Output details
34 - Art and Design: History, Practice and Theory
Cardiff Metropolitan University (joint submission with University of South Wales and University of Wales Trinity Saint David)
Rapid development of tangible interactive appliances: achieving the fidelity/time balance
Co-Author Statement: The paper was conceived by Gill and Loudon. Gill was the principal author with Loudon one of three making a substantial contribution to the writing. Gill, Loudon and Walker planned the user tests together. Gill and Loudon carried out around 80% of the user tests with contributions from Walker and Woolley. Gill collated the data from all the user tests. Walker analysed the data via ANOVA etc. Other analysis and discussion was the work of Gill with some key observations from Loudon and Dix. Dix contributed to the discussion sections and made some structural suggestions. Ramduny-Ellis and Hare’s contributions were principally editorial.
This paper, published in a special issue of the International Journal of Arts & Technology, centres on the value of tangible prototyping. It reports on the results of a series of trials in which the value of a prototype’s tangibility was measured. It evidences and demonstrates that a physical prototype outperforms its virtual equivalent even if the product chosen is suited to virtual prototyping and where there is an unfavourable disparity in fidelity levels between the two. In essence a rough tangible prototype that took 8 hours to build outperformed a high fidelity touch screen interface that took 20 times longer to construct.

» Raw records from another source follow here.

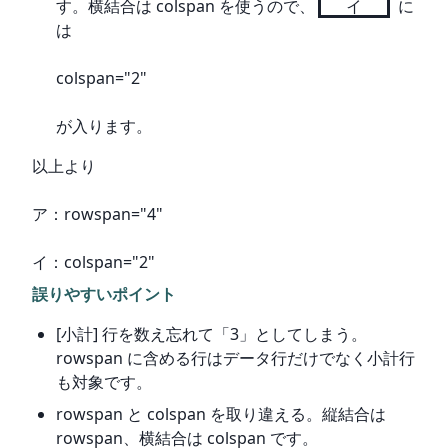
す。横結合は colspan を使うので、
イ
 に
は
colspan="2"
が入ります。
以上より
ア：rowspan="4"
イ：colspan="2"
誤りやすいポイント
[小計] 行を数え忘れて「3」としてしまう。
rowspan に含める行はデータ行だけでなく小計行
も対象です。
rowspan と colspan を取り違える。縦結合は
rowspan、横結合は colspan です。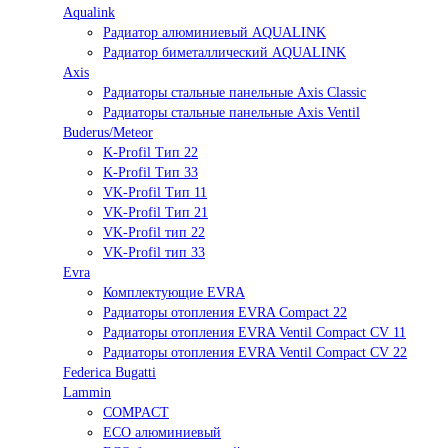
Aqualink
Радиатор алюминиевый AQUALINK
Радиатор биметаллический AQUALINK
Axis
Радиаторы стальные панельные Axis Classic
Радиаторы стальные панельные Axis Ventil
Buderus/Meteor
K-Profil Тип 22
K-Profil Тип 33
VK-Profil Тип 11
VK-Profil Тип 21
VK-Profil тип 22
VK-Profil тип 33
Evra
Комплектующие EVRA
Радиаторы отопления EVRA Compact 22
Радиаторы отопления EVRA Ventil Compact CV 11
Радиаторы отопления EVRA Ventil Compact CV 22
Federica Bugatti
Lammin
COMPACT
ECO алюминиевый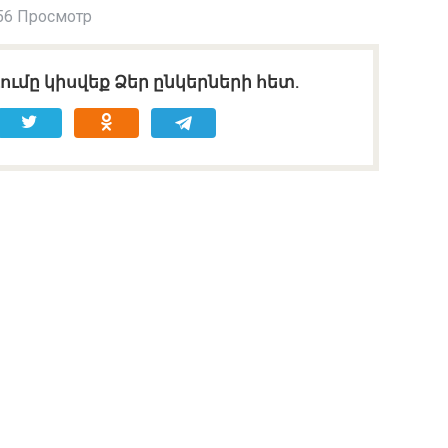
56 Просмотр
ւմը կիսվեք Ձեր ընկերների հետ.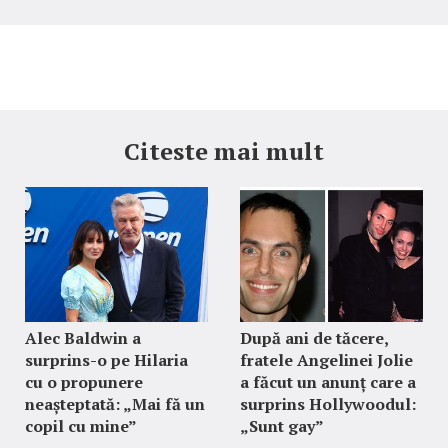
Citeste mai mult
Alec Baldwin a
După ani de tăcere,
surprins-o pe Hilaria
fratele Angelinei Jolie
cu o propunere
a făcut un anunț care a
neașteptată: „Mai fă un
surprins Hollywoodul:
copil cu mine”
„Sunt gay”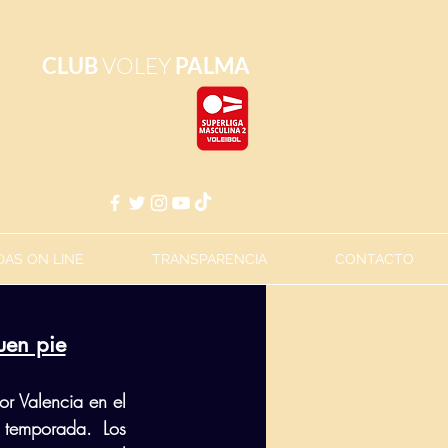
CLUB
VOLEY
PALMA
AS ON LINE
TRANSPARENCIA
CONTACTO
uen pie
r Valencia en el 
temporada. Los 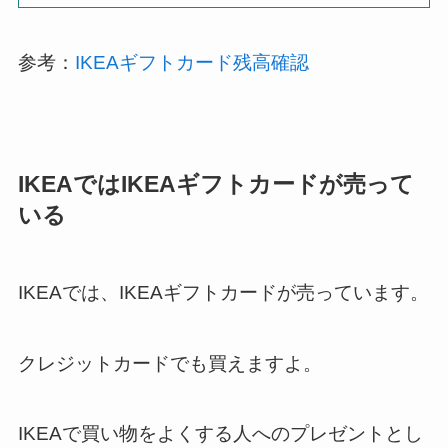
参考：
IKEAギフトカード残高確認
IKEAではIKEAギフトカードが売って
いる
IKEAでは、IKEAギフトカードが売っています。
クレジットカードでも買えますよ。
IKEAで買い物をよくする人へのプレゼントとし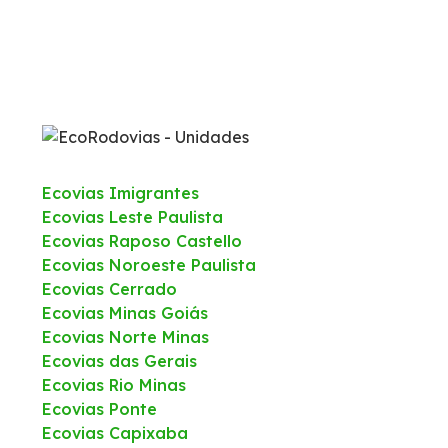
Ecovias Imigrantes
Ecovias Leste Paulista
Ecovias Raposo Castello
Ecovias Noroeste Paulista
Ecovias Cerrado
Ecovias Minas Goiás
Ecovias Norte Minas
Ecovias das Gerais
Ecovias Rio Minas
Ecovias Ponte
Ecovias Capixaba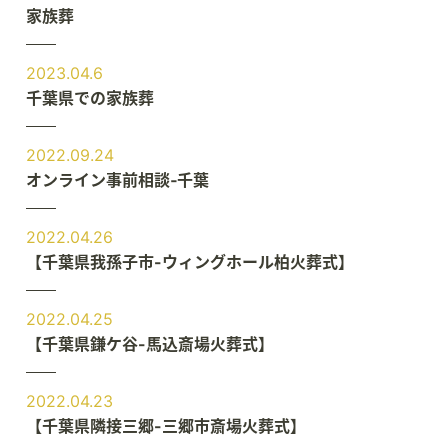
家族葬
2023.04.6
千葉県での家族葬
2022.09.24
オンライン事前相談‐千葉
2022.04.26
【千葉県我孫子市-ウィングホール柏火葬式】
2022.04.25
【千葉県鎌ケ谷-馬込斎場火葬式】
2022.04.23
【千葉県隣接三郷-三郷市斎場火葬式】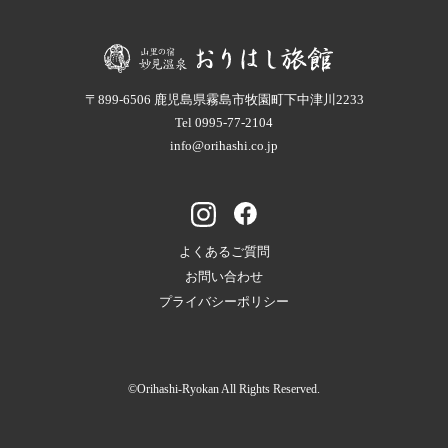
〒899-6506 鹿児島県霧島市牧園町下中津川2233
Tel
0995-77-2104
info@orihashi.co.jp
よくあるご質問
お問い合わせ
プライバシーポリシー
©Orihashi-Ryokan All Rights Reserved.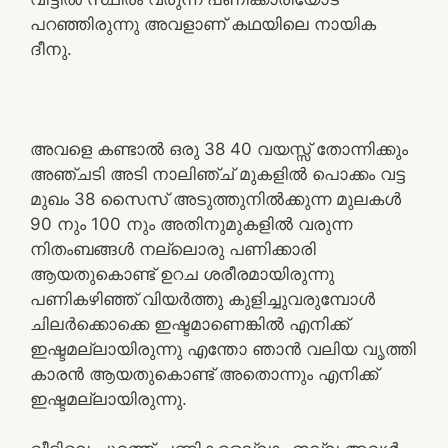
പറഞ്ഞിരുന്നു അവളാണ് കഥയിലെ നായിക
ദീനു.
അവളെ കണ്ടാൽ ഒരു 38 40 വയസ്സ് തോന്നിക്കും
അഞ്ചടി അടി നാലിഞ്ച് മുകളിൽ പൊക്കം വട്ട
മുഖം 38 സൈസ് അടുത്തുനിൽക്കുന്ന മുലകൾ
90 നും 100 നും അതിനുമുകളിൽ വരുന്ന
നിതംബങ്ങൾ നല്ലൊരു പണിക്കാരി
ആയതുകൊണ്ട് ഉറച ശരീരമായിരുന്നു
പണികഴിഞ്ഞ് വിയർത്തു കുളിച്ചുവരുമ്പോൾ
ചിലർക്കൊക്കെ ഇഷ്ടമാണെങ്കിൽ എനിക്ക്
ഇഷ്ടമല്ലായിരുന്നു എന്തോ ഞാൻ വലിയ വൃത്തി
കാരൻ ആയതുകൊണ്ട് അതൊന്നും എനിക്ക്
ഇഷ്ടമല്ലായിരുന്നു.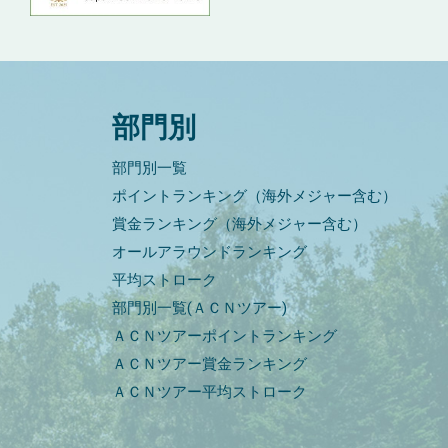
部門別
部門別一覧
ポイントランキング（海外メジャー含む）
賞金ランキング（海外メジャー含む）
オールアラウンドランキング
平均ストローク
部門別一覧(ＡＣＮツアー)
ＡＣＮツアーポイントランキング
ＡＣＮツアー賞金ランキング
ＡＣＮツアー平均ストローク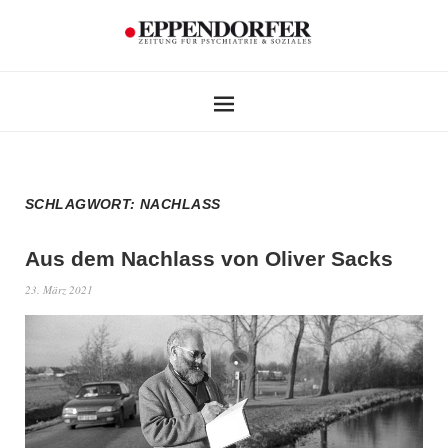
SCHLAGWORT:
NACHLASS
Aus dem Nachlass von Oliver Sacks
23. März 2021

This connection between physicality and usability has often been argued but never proven or measured. This paper used proven statistical analysis methods to empirically measure the differences, comparing the results of three separate experiments in the form of user trials. The research is relevant to a range of disciplines that rely on the physical (and have long argued its importance) such as philosophy, cognitive psychology, human computer interaction science craft and design. It also has broader implications in that its findings have strong commercial value.